The congregation did not grow significantly, in spite of increasing numbers of German immigrants and arrivals from other Germanspeaking congregations, since many people shied away from sharing the House of God with the missionary congregation with its different roots. The Catholic Church had stationed two priests in Pretoria, to operate among the Lutheran population.
For whatever reasons eventually prevailed upon Grünberger – he finally requested to be released as “Stationsmissionar” in order to work fully as pastor among the Germans. It was amazing how quickly after that a new church building was erected. Pastor Grünberger had donated a plot – his own property – to the newly founded congregation. That was on the corner of Skinner and van der Walt Streets. That is where our present-day church is still situated, although it is now a new construction, consecrated in 1965. Thus in 2015 St. Peter’s will have reason for another anniversary celebration, this time 50 years. And quite a different one from this year’s …
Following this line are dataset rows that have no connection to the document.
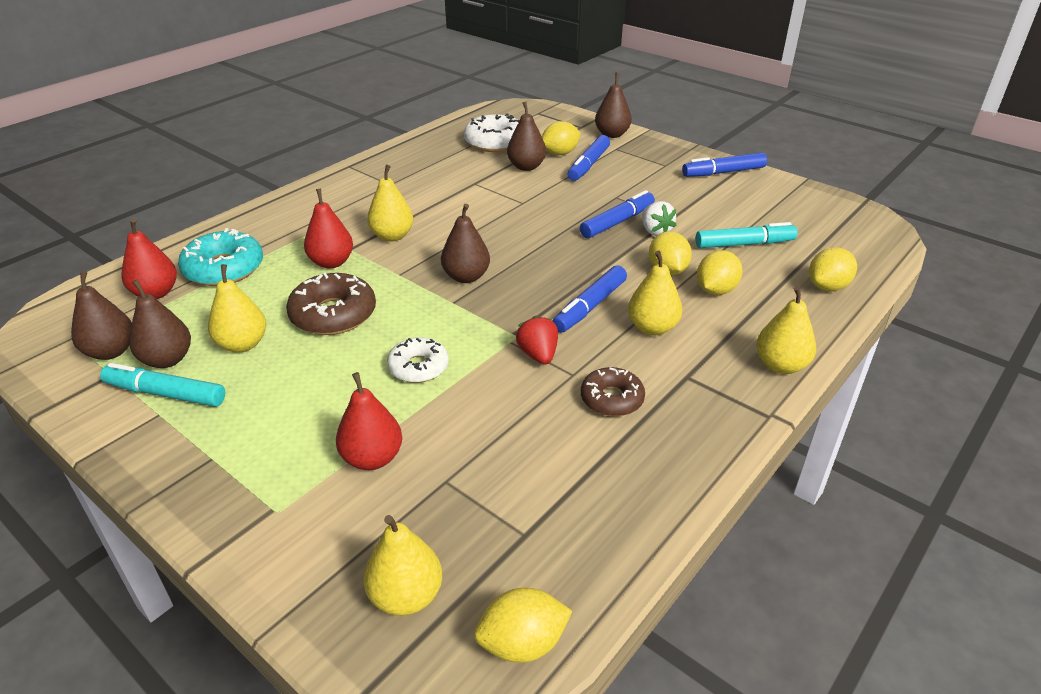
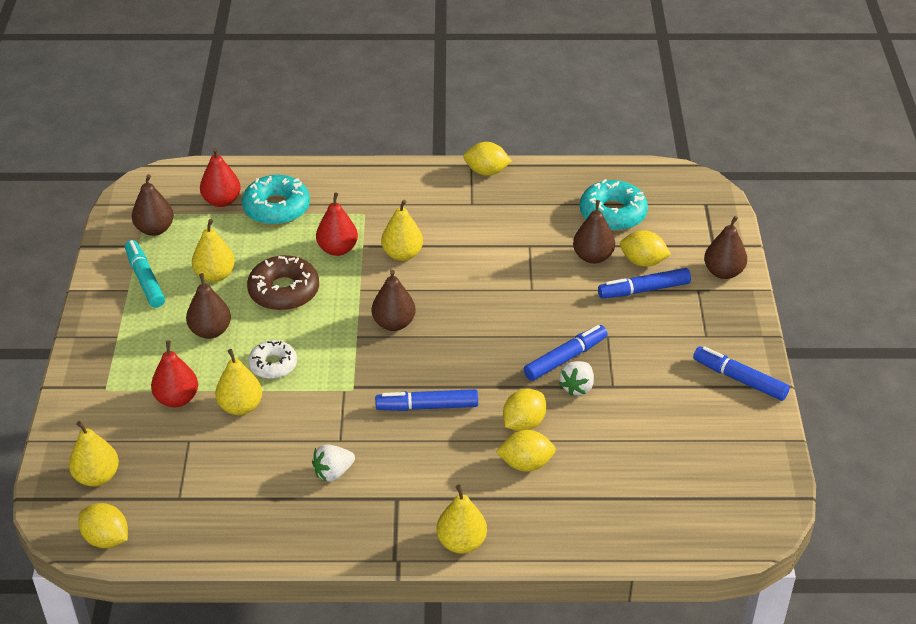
camera: 50 degrees right, 5 degrees up
brown pear [129,279,191,368] -> brown pear moved to [186,273,231,339]
white donut [464,113,520,152] -> turquoise donut [580,179,648,231]
red strawberry [516,315,558,364] -> none
blue marker [580,190,655,238] -> blue marker turned 45 degrees counterclockwise [524,325,608,381]
brown donut [581,367,645,416] -> white strawberry [312,444,355,482]
yellow pear [628,251,682,335] -> yellow pear moved to [215,349,262,415]
turquoise marker [695,222,798,248] -> none
yellow lemon [809,248,857,291] -> yellow lemon moved to [463,142,512,176]

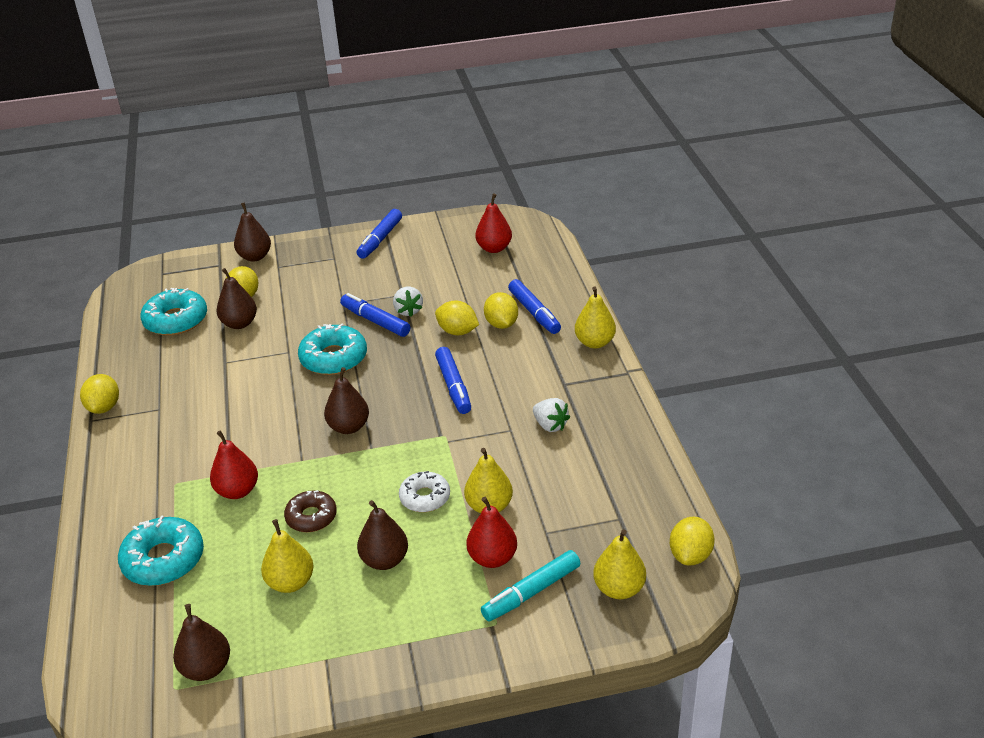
camera: 100 degrees left, 5 degrees down
turquoise marker [125,240,165,308] -> turquoise marker moved to [481,550,581,621]
red pear [200,148,241,207] -> red pear moved to [475,193,512,253]
brown donut [247,255,319,311] -> brown donut [284,490,337,532], size x0.65
yellow pear [381,200,423,261] -> none
white strawberry [559,361,594,396] -> white strawberry turned 60 degrees clockwise [393,286,423,317]
blue marker [598,268,691,299] -> blue marker moved to [508,279,561,334]
none -> turquoise donut [298,324,367,375]

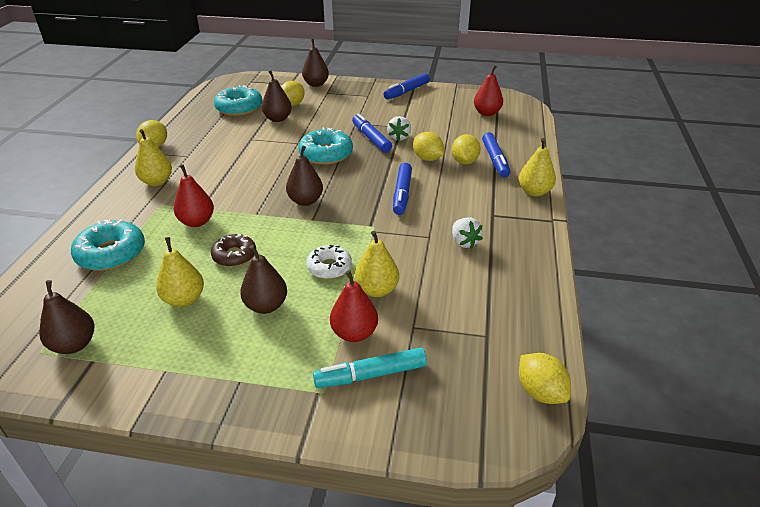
camera: 20 degrees right, 0 degrees up
yellow pear [593,529,646,599] -> yellow pear moved to [135,129,172,186]
yellow lemon [670,517,715,565] -> yellow lemon turned 75 degrees counterclockwise [519,353,571,404]

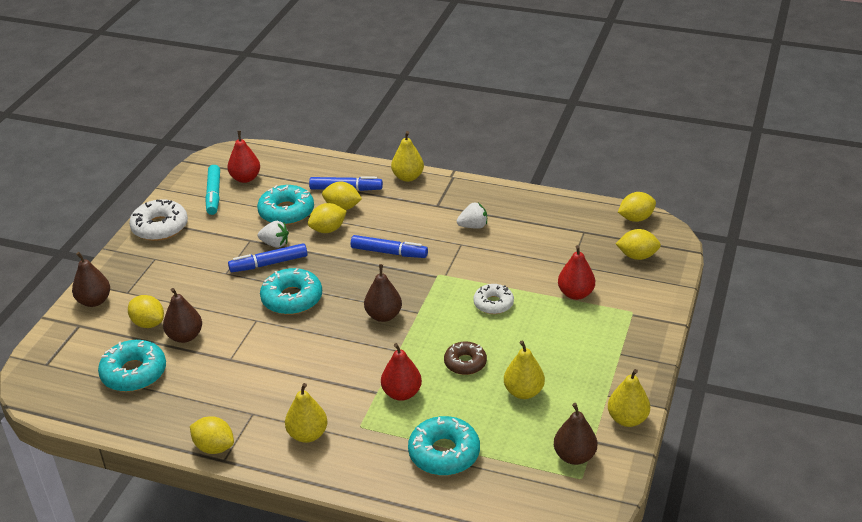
camera: 80 degrees left, 0 degrees up
brown pear [240,245,287,314] -> none
turquoise marker [313,348,427,388] -> turquoise marker moved to [205,165,220,215]
yellow pear [355,231,399,297] -> yellow pear moved to [608,369,650,427]
blue marker [384,73,430,99] -> white donut [129,199,188,241]
none -> turquoise donut [257,185,314,225]
none -> yellow lemon [615,229,661,260]

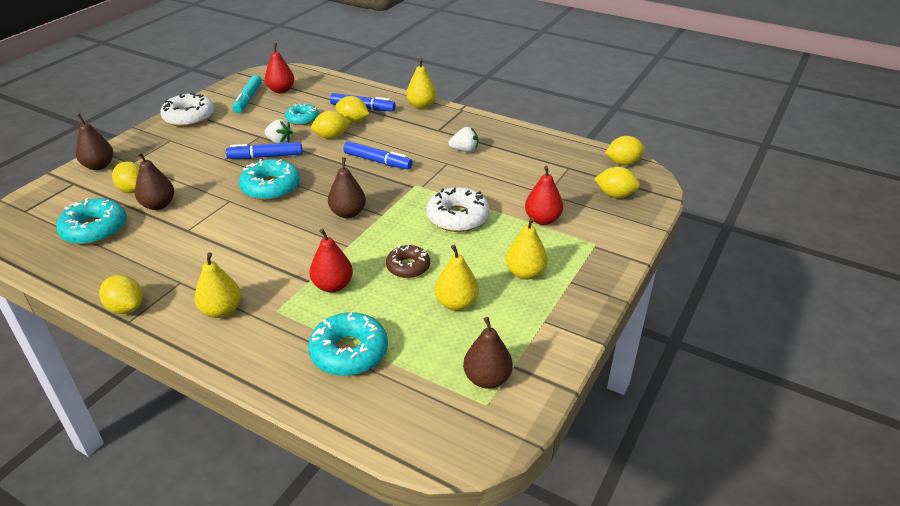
camera: 10 degrees right, 0 degrees up
turquoise donut [257,185,314,225] -> turquoise donut [285,103,319,125], size x0.65
white donut [473,284,514,314] -> white donut [426,187,490,232], size x1.55
yellow pear [608,369,650,427] -> yellow pear moved to [506,217,548,280]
The congregation established in 1889 has been a community of the Lutheran denomination. Right up till today this has influenced its liturgy, devoutness, traditions, and of course its style of preaching sermons. While at the beginning of the 20th century it was still a member of the Preussische Landeskirche (in Germany), it has meanwhile joined the Evangelical Lutheran Church in Southern Africa. The history of the congregation was also influenced by the various historical circumstances. Although this might be a rewarding task it would here lead too far to outline the full course of South African history and correlate it with the history of our congregation.
Naturally, historical events have also influenced the people whose home was in this congregation. Joy and sorrow, rising and decreasing membership numbers,
financial problems have been regular topics over the years.
Since the 1989 Festschrift only describes what happened in the 100 years leading up to that year, we are still short of a review of the last 25 years of St. Peter’s history. That, too, will be a necessary and rewarding task. And the people best qualified for the job are among those who have cared for and carried the congregation during those years.
It remains for the present summary of a summary to put together a few observations and questions, as follows. In the 1989 Festschrift one section was given the heading “Mission precedes church”, which probably refers to Grünberger’s decision to devote his future to the “Germans”. Whichever comes first – isn’t it the function of the church in any case to do mission work in order to qualify as a church? The reader will have become aware of the obstacles that kept the original mission congregation and the more recently arrived immigrants from becoming one congregation. Is it possible that – with the help of God – people of different roots cannot become one congregation? What are we offering to people today? What is it that we can give to people for their lives? How can we uplift and strengthen them so that they won’t be excluded from certain areas of life? Do we look for them, or do they have to find us? What are our competencies which will gain us respect, so that we may also make significant contributions – for the sake of God our Lord?